Larry Kim, founder of WordStream, a $10 million software-as-a-service search engine marketing platform based in Boston, respects the competitive savvy of Holmes's longtime stealth.
"Holmes had a vision so significant, she didn't want her competitors to catch on until she had the creation of an entirely new market--consumer health technology--well under way," he observes in his Inc.com column. In that time, he points out, Holmes established a real business with 700 employees and prominent investors such as Larry Ellison and VC firm Draper Fisher Jurvetson.
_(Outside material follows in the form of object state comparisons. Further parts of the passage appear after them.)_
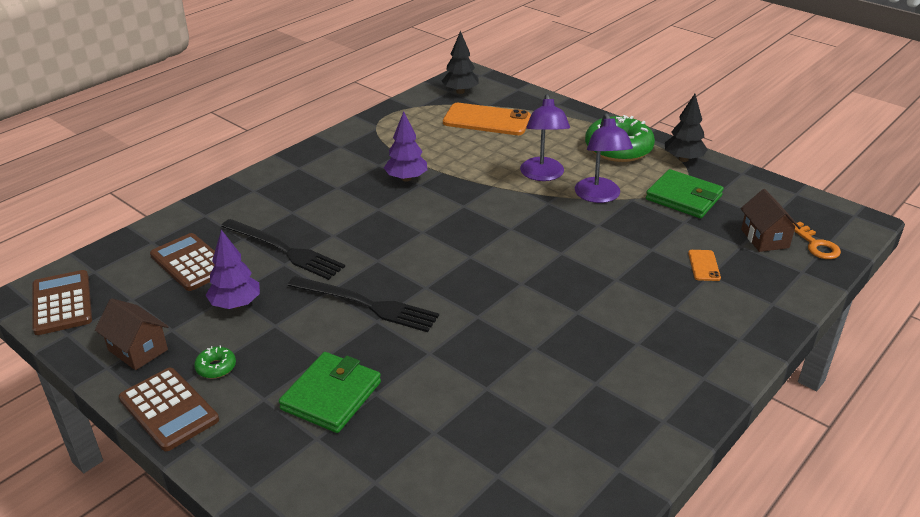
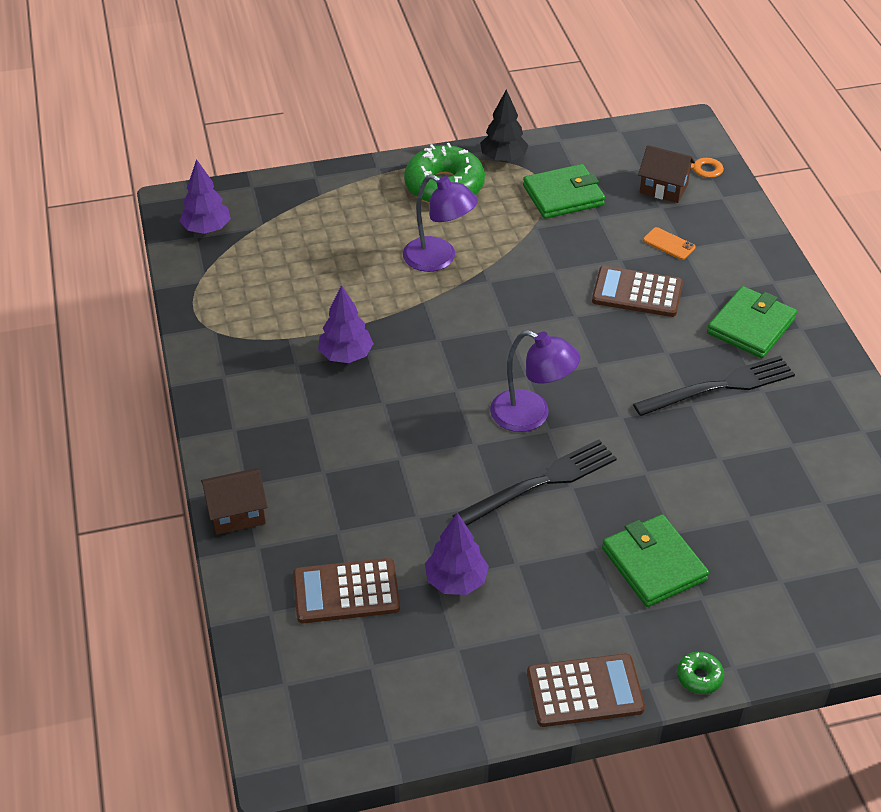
camera: 55 degrees left, 10 degrees up
(62, 303) = (325, 731): brown calculator -> brown calculator (637, 292)
(138, 350) = (469, 687): brown house -> brown house (237, 514)
(216, 367) = (548, 633): green donut -> green donut (699, 677)
(284, 250) = (392, 506): black fork -> black fork (719, 387)
(460, 91) = (207, 229): black tree -> purple tree
(487, 120) = (291, 241): orange phone -> none
(599, 196) = (511, 244): purple lamp -> purple lamp (531, 416)
(666, 346) = (751, 326): none -> green wallet

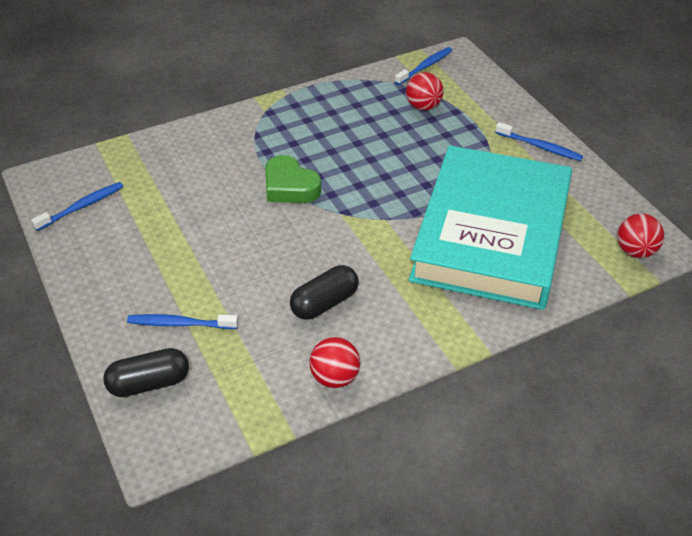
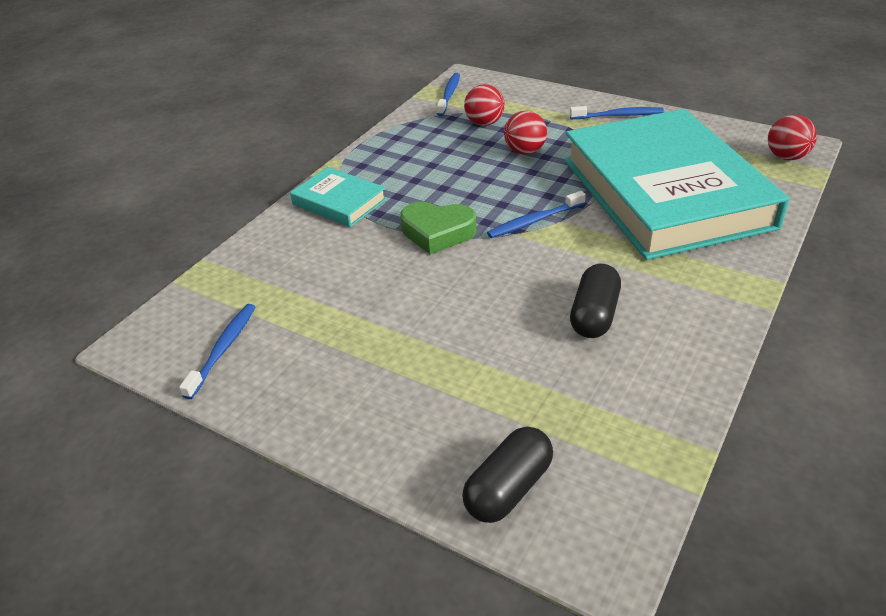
camera: 30 degrees left, 5 degrees down
(180, 324) = (472, 409): blue toothbrush -> blue toothbrush (534, 221)
(250, 129) = (339, 202): none -> turquoise book
(335, 377) = (686, 375): red ball -> red ball (525, 151)

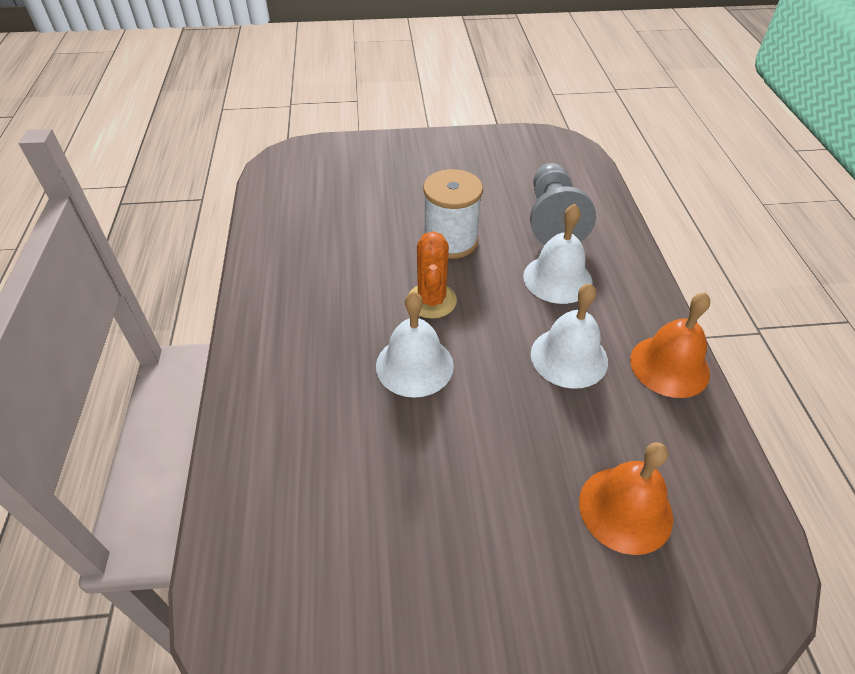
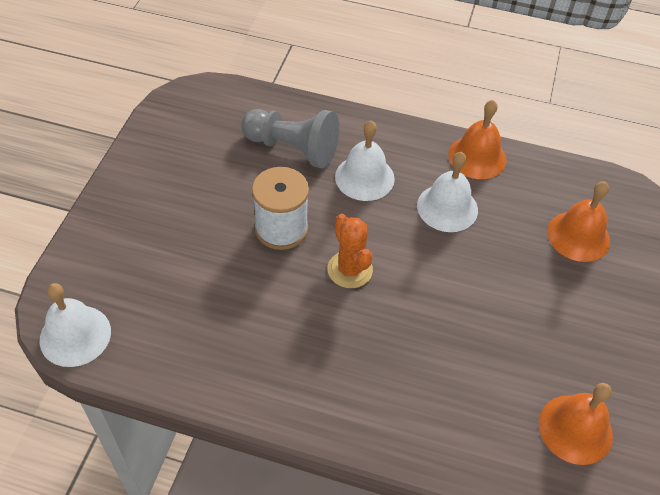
camera: 70 degrees left, 5 degrees up
(315, 568) = (575, 429): none -> orange bell
(414, 365) = (416, 307): white bell -> white bell (75, 335)
(431, 301) = (350, 270): orange cactus -> orange cactus turned 45 degrees clockwise

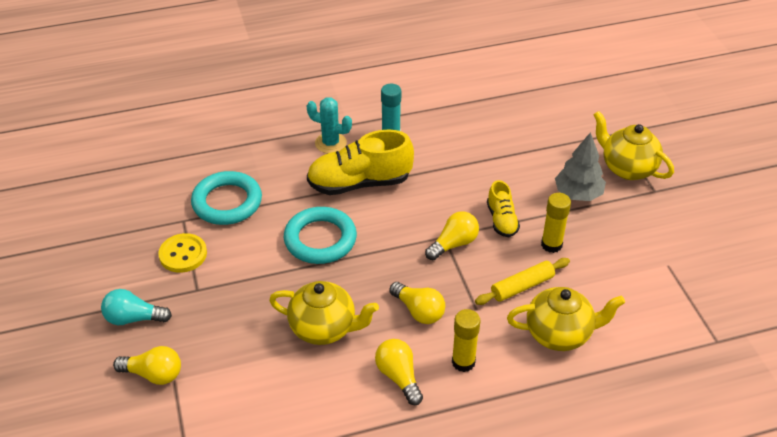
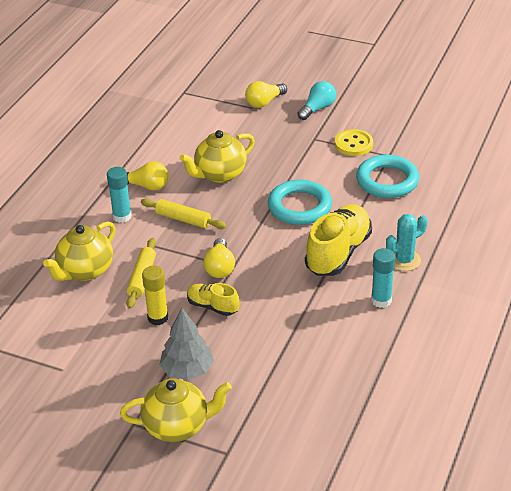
camera: 130 degrees right, 5 degrees down
(419, 311) = (183, 219): yellow light bulb -> yellow rolling pin
(463, 362) = (122, 216): yellow glue stick -> turquoise glue stick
The Authenticity of Awkwardness

To be sure, there are other reasons Holmes has become iconic:
  • She is a college dropout, which puts her in the company of famed subversives like Mark Zuckerberg, Bill Gates, Steve Jobs, the Peter Thiel posse, and Kanye West.
  • She is taking aim at a process with a global scope. All over the world, whether you're young or old, you at some point will find yourself providing a blood sample. This is not software as a service targeting a business-to-business niche or a regular consumer product hoping to snare some market share. This is potentially as commonplace as medicine itself.
  • She owns more than half of Theranos. Which means, based on the company's $9-billion valuation, she is a 31-year-old billionaire. Cue the categorical headlines about how one of America's youngest female billionaires is also a college dropout.

Elizabeth Holmes Theranos
Steve Jennings/Getty Images for TechCrunch
Theranos Chairman, CEO and Founder Elizabeth Holmes speaks onstage at TechCrunch Disrupt at Pier 48 on September 8, 2014 in San Francisco, California.
But above and beyond all this, Holmes has earned the veneration of other founders because of the length--and difficulty--of her journey.
Other dyed-in-the-wool founders recognize Holmes as genuine, like-minded, and one of their own. She is no impostor. She was an entrepreneur before movies and television made it cool. She is substance where often there's only flash.
Her TED Talk provides more evidence of this. Watch just 30 seconds of it, and you'll see: Holmes comes across as an awkward techie or scientist, rather than a polished public speaker who knows how to please a crowd.
"For all of her practice at presentation, Holmes still sometimes has an engineer's difficulty in clearly articulating how Theranos will advance the cause of preventive medicine," observes The New Yorker's Ken Auletta in his profile.
He writes it like it's potentially a bad thing. In fact, there's an authenticity in Holmes's lack of polish that other founders respect. And that respect, earned through a decade's journey, is at the heart of her hard-won iconic status.